[Source passage]

Black actors are in demand — well, they’re starring in a string of television pilots — and I will praise the Lord for all of it.
Over on NBC, my favorite piano-playing jokester Craig Robinson will head up Mr. Robinson while Meagan Good tries to find gold after the cancelled Deception series with the sci-fi drama Babylon Fields.
Fox has recruited a Lee Daniels project called Empire starring Terrence Howard and Taraji P. Henson, who worked together back on that awful movie Hustle & Flow that introduced the world to Three 6 Mafia. (Sarcastic clap, excluding this song.) Hopefully Empire will reflect everyone’s best talents.
Meanwhile, Jada Pinkett-Smith will join a Batman-rooted show called Gotham, writes The Hollywood Reporter (whose unfortunate headline refers to black actors as a “trend,” but we’ll keep focusing on all the good news here), and Octavia Spencer, after the loss of the Murder She Wrote reboot, will head the hospital drama Red Band Society. Even film actress Halle Berry is getting in on the action with a summer sci-fi series called Extant.

[/Source passage]
[Provided data]

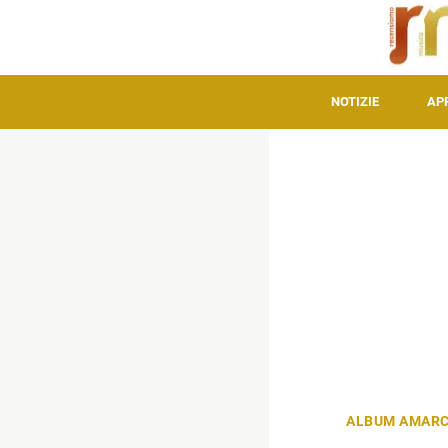
NOTIZIE
AP
ALBUM AMAR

[/Provided data]

Parts of the exercise
1) Based on the passage about Black actors in TV pilots, decide whether each statement agrees with it. Answer yes or no and quote the words that settle it. (a) Craig Robinson will lead a show on NBC. (b) Octavia Spencer will star in Gotham. (c) Halle Berry's series Extant is a summer sci-fi series.
2) Write the next part of the passage about Black actors in TV pilots, starting after its final sentence.

Your written answers
1)
(a) Yes: "Over on NBC, my favorite piano-playing jokester Craig Robinson will head up Mr. Robinson"
(b) No: "Octavia Spencer, after the loss of the Murder She Wrote reboot, will head the hospital drama Red Band Society"
(c) Yes: "Even film actress Halle Berry is getting in on the action with a summer sci-fi series called Extant."

2)
Right now I’d like to send a shout out to all of the directors, producers, actors, film and TV executives with the power to green-light these projects — and the audiences who tune in — for allowing that crazy diversity thing everyone’s always talking about to actually appear on screen. We’ll see how many of these pilots receive a full series run (outside of Mr. Robinson, which is already in the works), but the odds are looking up.